Saturday, January 23, 2016

The Reason They Never Caught DB Cooper was Because They did.

I couldn't say I didn't enjoy working with my own grandfather. It had been educational. It had brought to light a man, rather than a grandfather. A man whom I knew so little about, except filtered through the familial contacts. And one never shows one's full self to family: they would be puzzled, horrified.

I, his grandson, was delighted, annoyed and perplexed. We were both detectives, but the cloth we were cut from was rather different. At least when we were the same age.

The 30 year old grandfather I worked with now was a rough cuss, mean and bitter and a hard drinker. Something out of a noir film, rather than a cop. If noir detective films were set in 1971.  Odd and familiar, some of his mannerisms he showed me when I was a kid were here in their raw undistilled form, sharp, acrid and burning. 

Just like his damned cigarettes. I suppressed a remembered choking cough.

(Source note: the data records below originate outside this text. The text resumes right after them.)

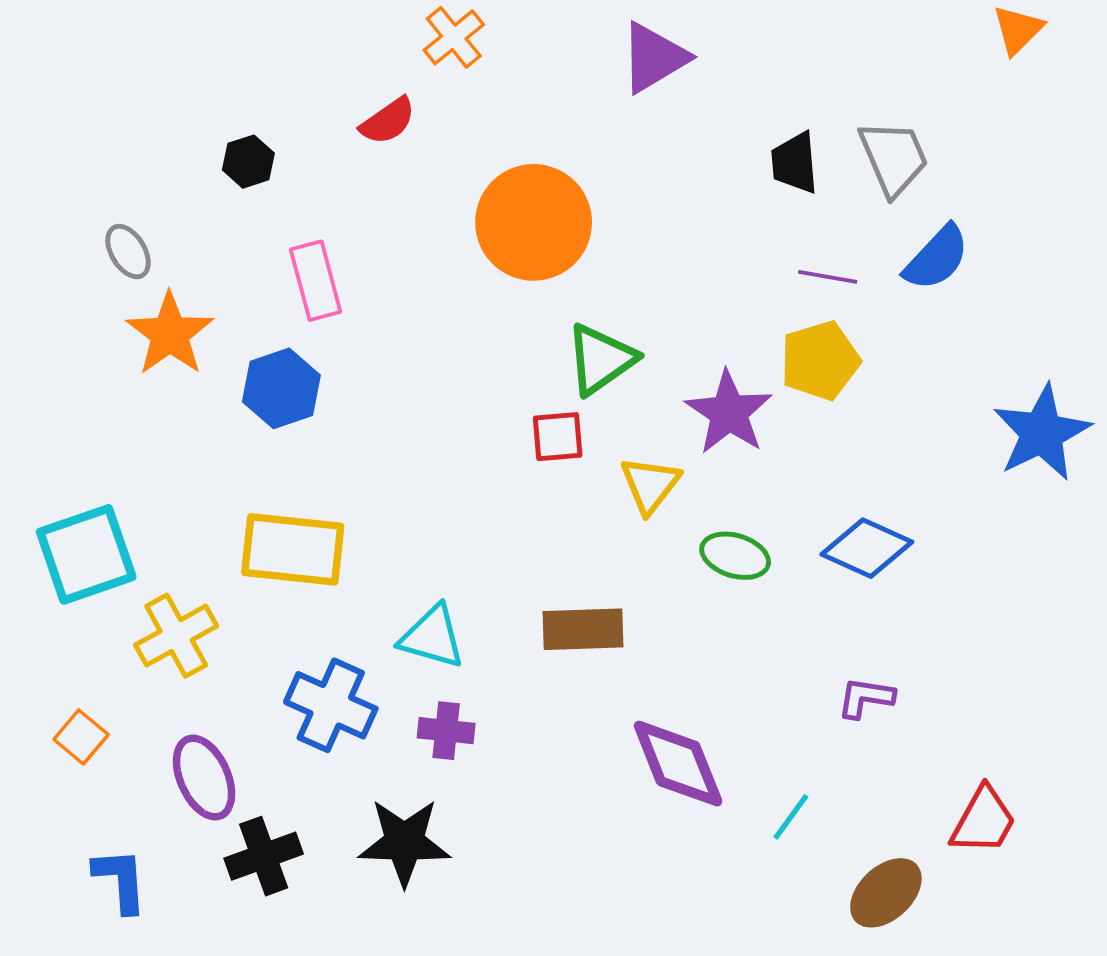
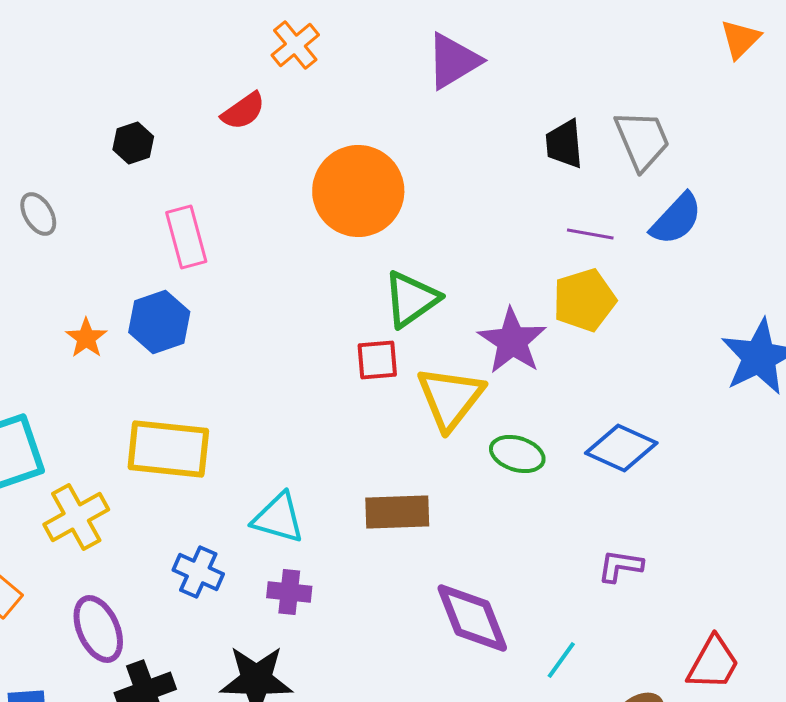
orange star: (170, 334) -> (86, 338), moved, size x0.6
yellow triangle: (650, 485) -> (450, 398), size x1.4
blue cross: (331, 705) -> (198, 572), size x0.7

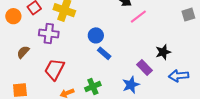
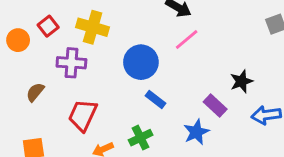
pink line: (138, 17) -> (187, 40), moved
blue circle: (96, 35) -> (141, 62), size x1.5
blue rectangle: (104, 53) -> (156, 100), moved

I was going to have a have a hard time explaining the black eye for the suspect. However, this was such an unusual case in so many ways, that might be overlooked. Body cams were scorched in getting here. All electronics did.

Thank gawd.

Cuffed and ready, I pulled the suspect up. This was going to be a headache when we got home for other reasons. At least it'd explain why they never caught DB Cooper: I caught him and brought him in. When he was supposed to. Too bad about his family ties to that retired news guy. That was going to make this a sensation. If they let it out into the public. They might have to. Or they might have to do...something else.

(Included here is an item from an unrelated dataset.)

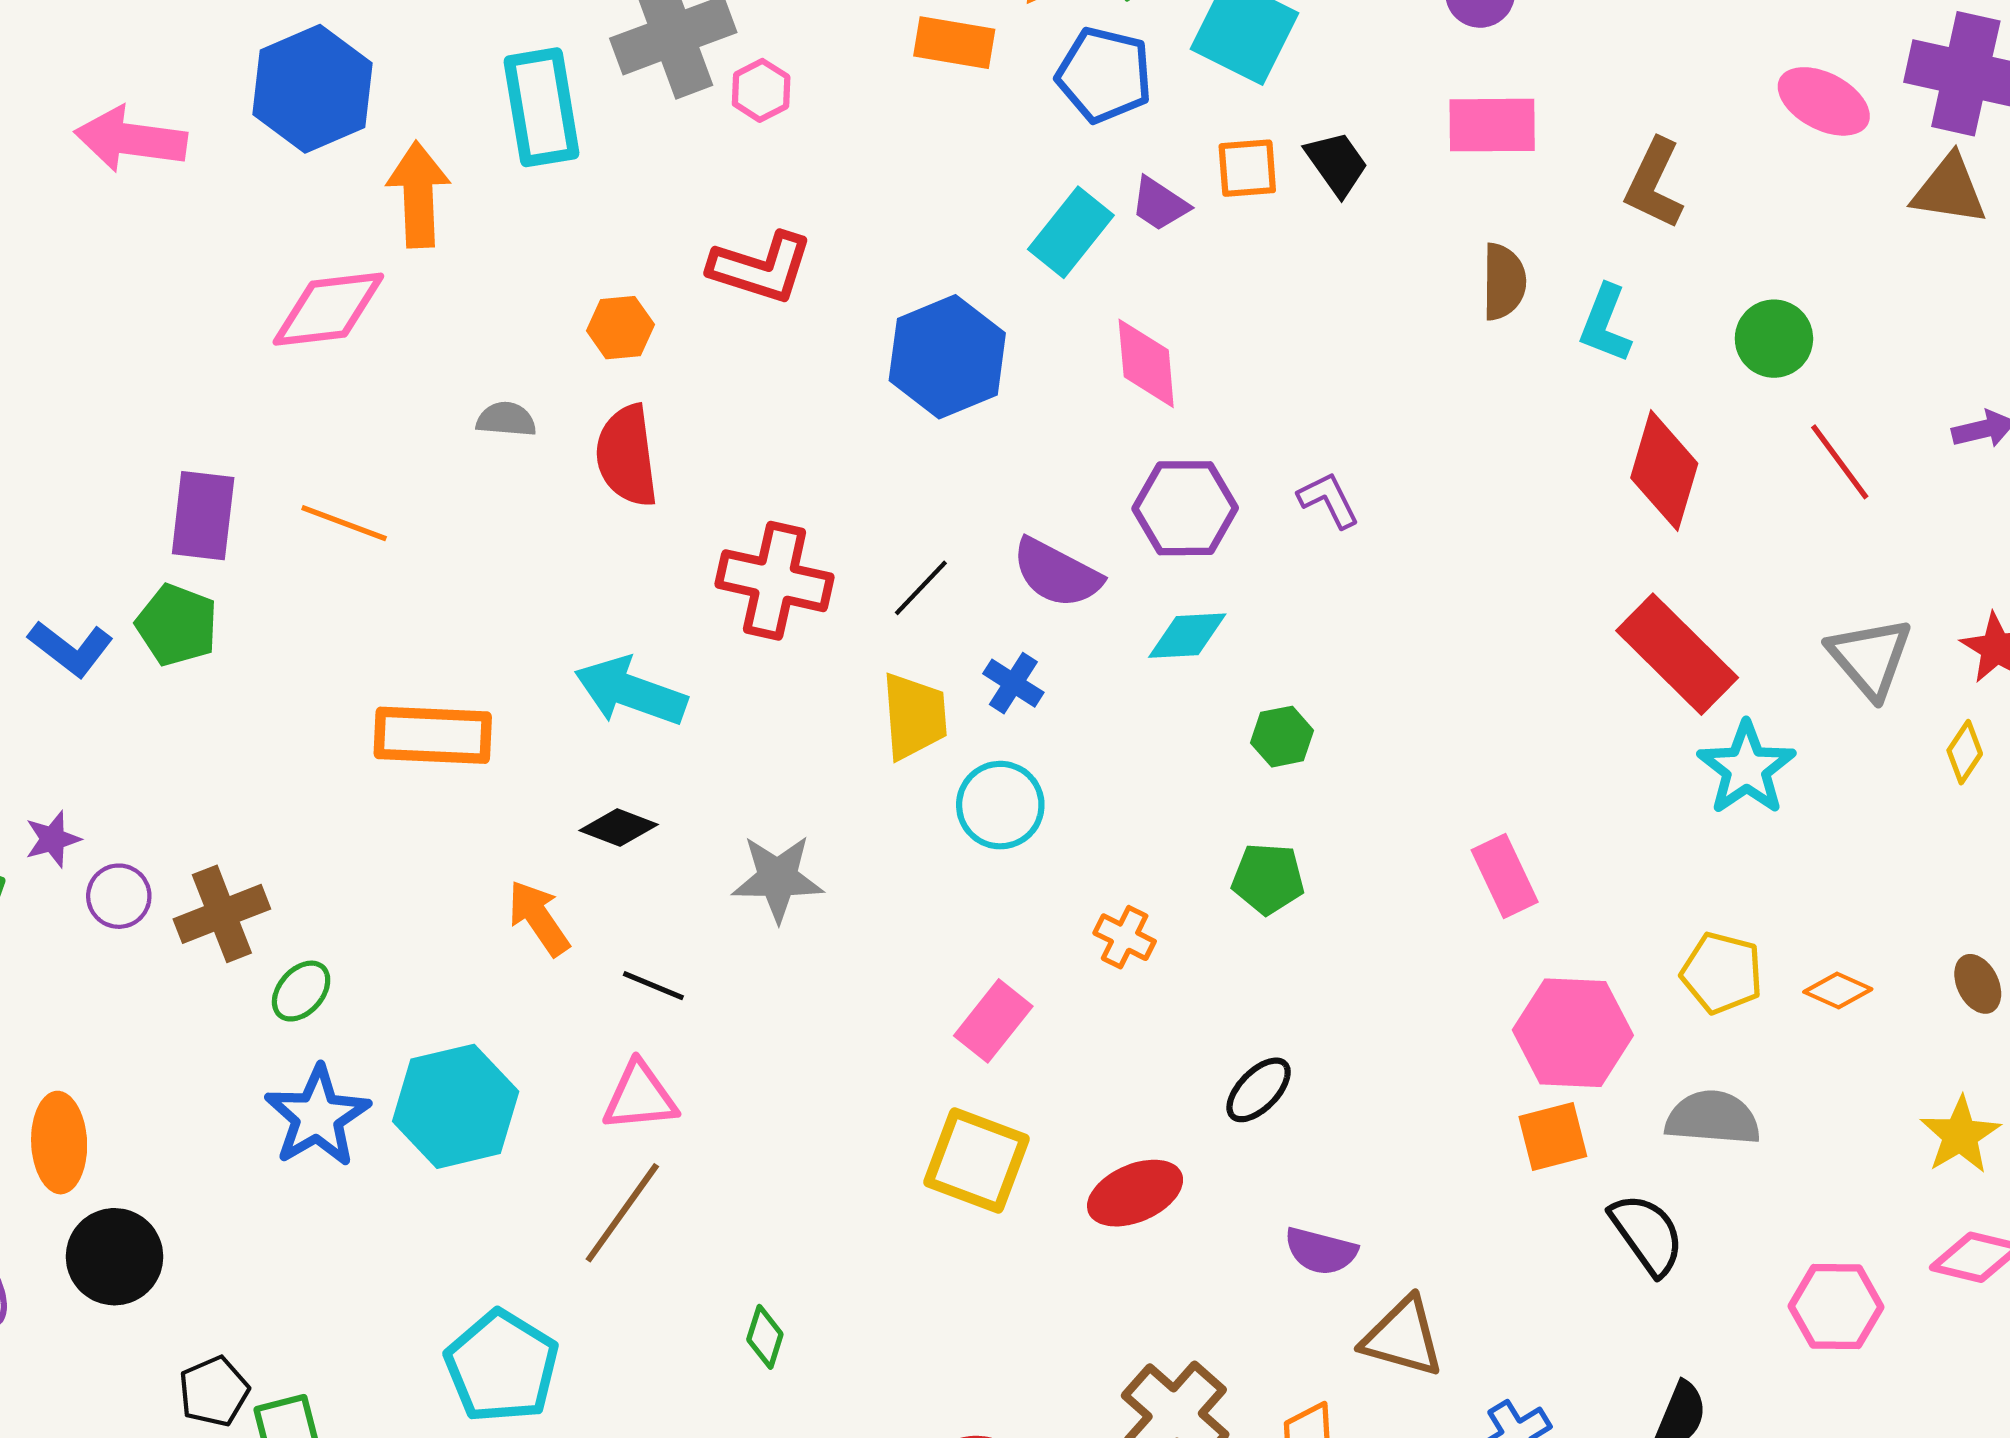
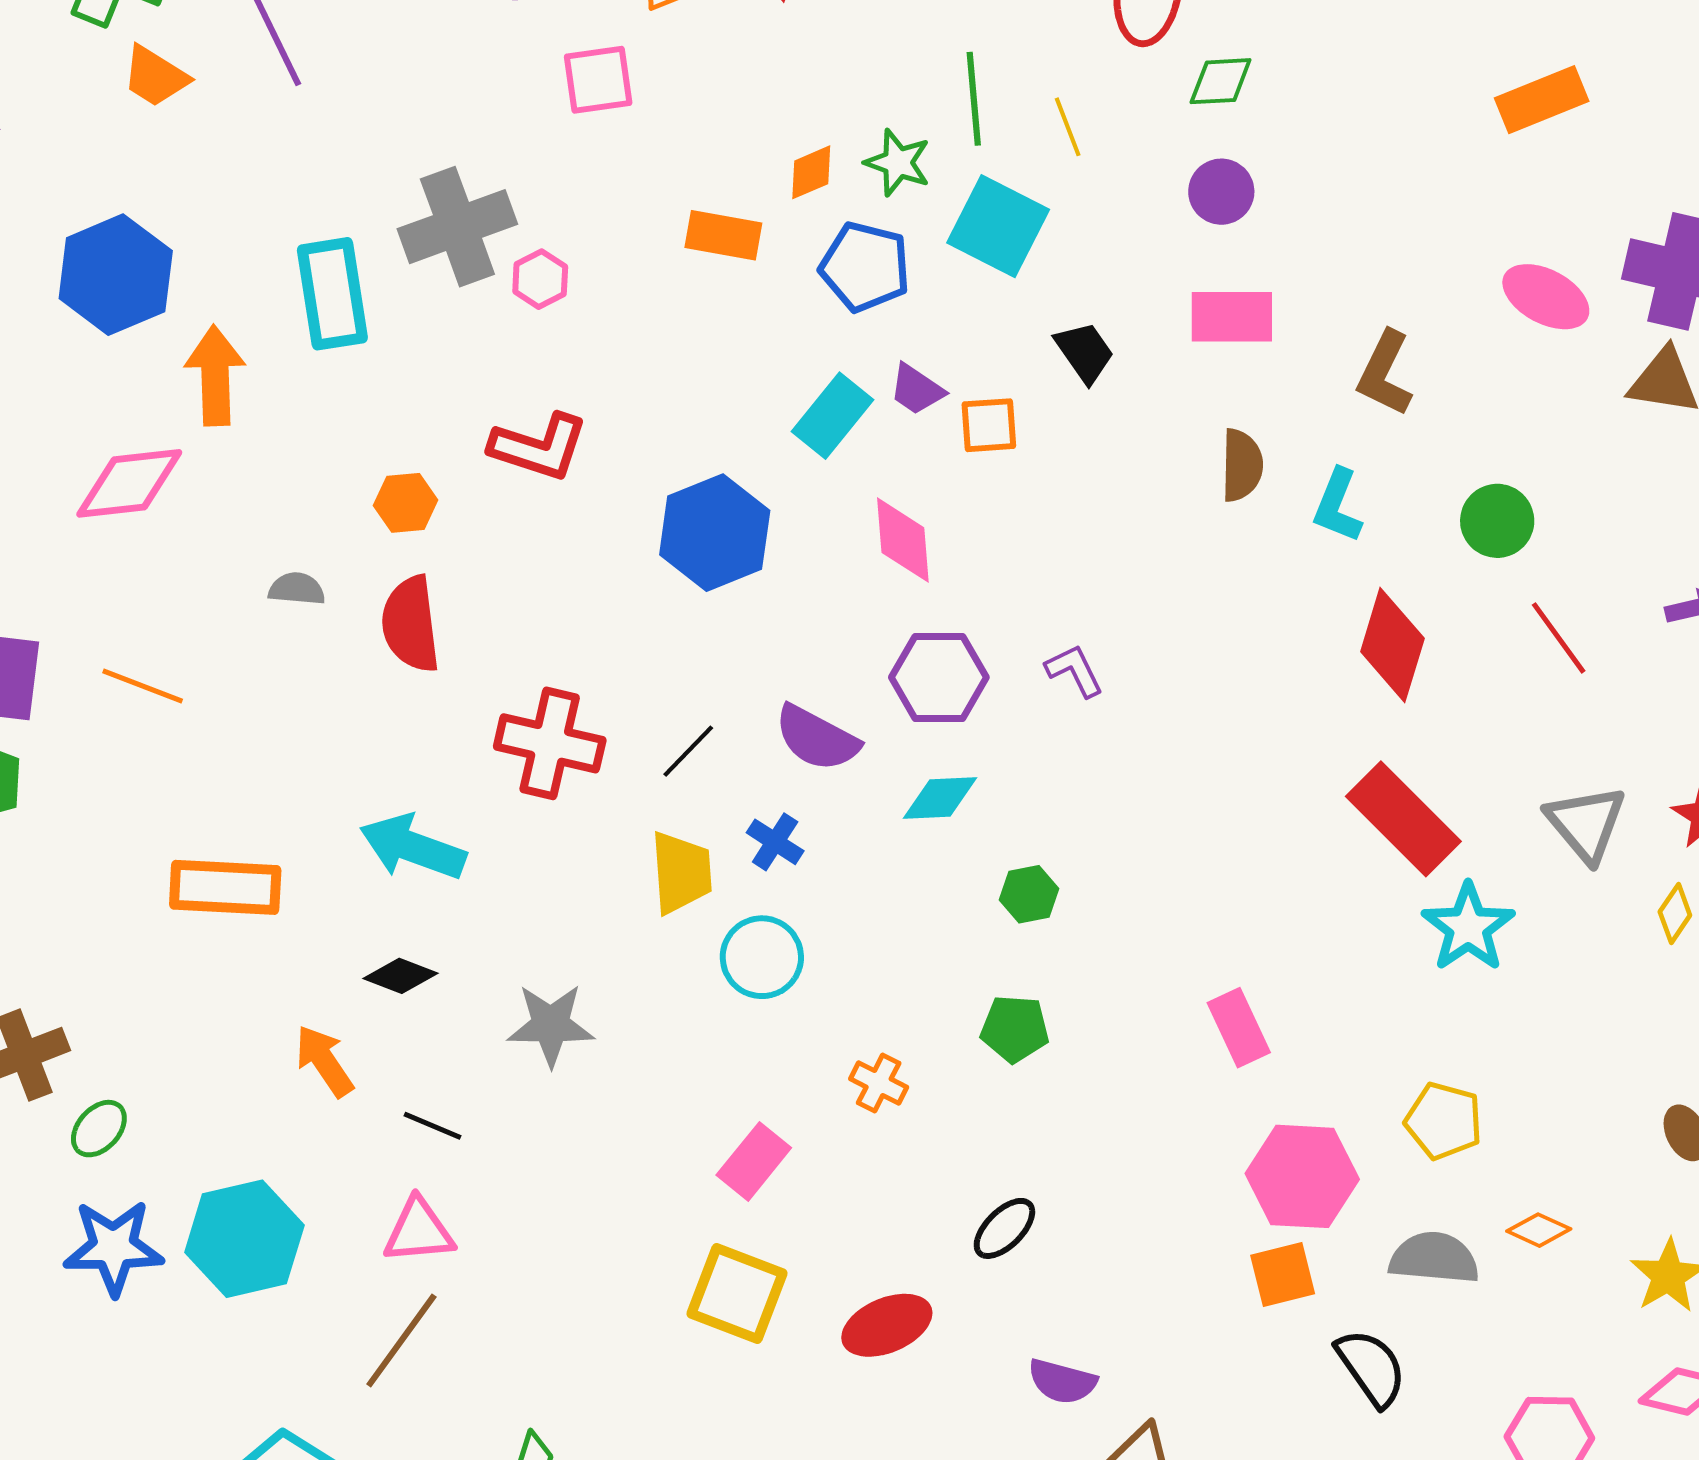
orange square: (1247, 168) -> (989, 425), moved
orange diamond: (1838, 991) -> (1539, 1230), moved
blue star: (317, 1116) -> (113, 1247), turned 30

Who knows. Not my job. I just bag 'em and bring 'em in. No matter the time.

I hefted "DB" towards the wormhole to take us back to the future and I hesitated. I looked back at my grandfather, the hard smoking, hard drinking, rougher than hell man.

And I realized.

My grandfather knew this was coming when he'd told me his stories of 'catching the bad guys' when I was a kid. He was excited and wanted to see the man I'd become, the man he'd meet to bag the perp here. he knew me then better than I did. Or I would be.

Damn it, time travel. You're a mind frak.

He noticed my revelation and winked.

"Here's lookin' at you, grandkid."

And he strolled away as I turned and pushed Mr. Cooper through the portal to justice.